Vladimir remue l'air embarrassé.

« Tu perdrais tout Michel, ta famille, ton passé, qui tu es… Tu ne veux pas ça. Je sais que tu ne veux pas ça… »

Une autre pensée traverse soudain son esprit. Mes médailles militaires. Il était persuadé les avoir perdues. A présent il se souvenait clairement : ils étaient en mission derrière les lignes. Devant un village en ruine, Pont-l'évêque, comme le fromage, ils avaient trouvés des Allemands pendus aux arbres. Il avait alors retiré toutes ses médailles, puis les avait fourrées dans la bouche ouverte de l'un des pendus, avant de tirer dessus, jusqu'à ce que son cadavre ne soit plus qu'un rebut de chair sanglante roulant sur l'herbe. Profaner des cadavres. Je suis allé jusqu'à là ?

Il se demande avec terreur combien de zones d'ombre il reste en lui, combien d'horreur enfouies. Il pense à sa mère, morte en s'occupant de malades, qui travaillait jusqu'à épuisement pour son frère et pour lui, et la honte lui vient. Elle l'accapare et l'agresse, et il se mord les lèvres tentant de réprimer cette culpabilité démente. Je suis encore en vie, il se dit alors, sans joie, comme une constatation médicale. La colère valait mieux que les larmes, valait mieux que l'alcool, que les bras baissé, que la peine, que le deuil surtout, la colère dissimulait tout.

« Tout cela fera sens un jour. Au royaume d'Osiris. »

Mais Vladimir parle dans le vide, à lui-même plutôt qu'à un autre.

« Peut-être pour toi. Moi je ne veux plus y prendre aucune part.

– Tu dis ça maintenant. Mais dans le fond tu rêves comme tout le monde d'y retrouver tes proches. »

Michel baissa les yeux puis expliqua d'une voix douce.

« Ils n'y sont pas. Au royaume d'Osiris. Je suis le seul à avoir rejoint la Maison de vie. »

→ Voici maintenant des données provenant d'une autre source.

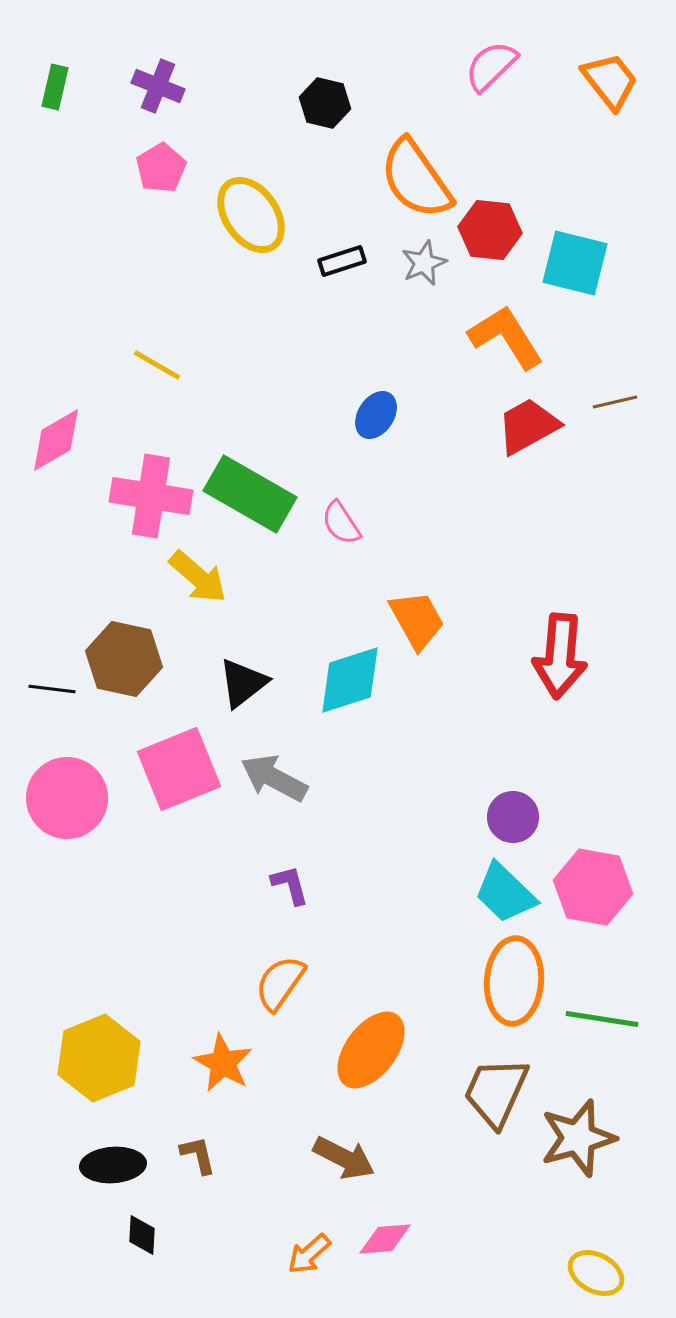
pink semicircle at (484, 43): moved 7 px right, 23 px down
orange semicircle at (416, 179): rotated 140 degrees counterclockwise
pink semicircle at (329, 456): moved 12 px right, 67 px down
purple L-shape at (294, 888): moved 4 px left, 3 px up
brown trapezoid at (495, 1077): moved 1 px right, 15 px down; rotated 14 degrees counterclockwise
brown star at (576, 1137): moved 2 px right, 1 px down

L'au-delà est un lieu solitaire.

« Vladimir. Il faut tuer Iejov.

– Et Staline, et Himmler, et Hitler, et Franco, et le monde entier aussi.

– Tu sais de quoi je parle. Il a ton nom Vladimir ! »

Il ne répond pas. Puis murmure lentement:

"Il faudrait se débarrasser de tous. Tout le parti, tous les gouvernants. Et qui restera-t-il pour faire face aux Nazis quand ils viendront nous chercher alors ? "

L'Espagne brûle m'avait écrit Esme. Le Nome Espagnol était en train de s'entre-déchirer. Et l'Europe? Ou va l'Europe? Devant qui se prostitue-t-elle à présent?

« Il te reste des munitions ? »

Le Russe lui jette un regard en coin.

« Je te jure que si tu essayes encore de vider ton chargeur sur moi…

– Pas sur toi, il promet.

– Qu'est-ce que tu vas faire ?

– Travailler. Mon Nome doit être dans un beau bordel. Je n'ai aucune idée d'où est passée Jeanne. Je dois trouver Lehmann surtout. Et Iskandar va avoir besoin d'un autre homme de main. »


Zapoï : terme russe qui désigne une ivresse continue pendant plusieurs jours

Iejov: Chef suprême du NKVD de septembre 1936 à novembre 1938, principal artisan de la mise en œuvre des Grandes Purges staliniennes au cours desquelles plus de 750 000 personnes furent exécutées.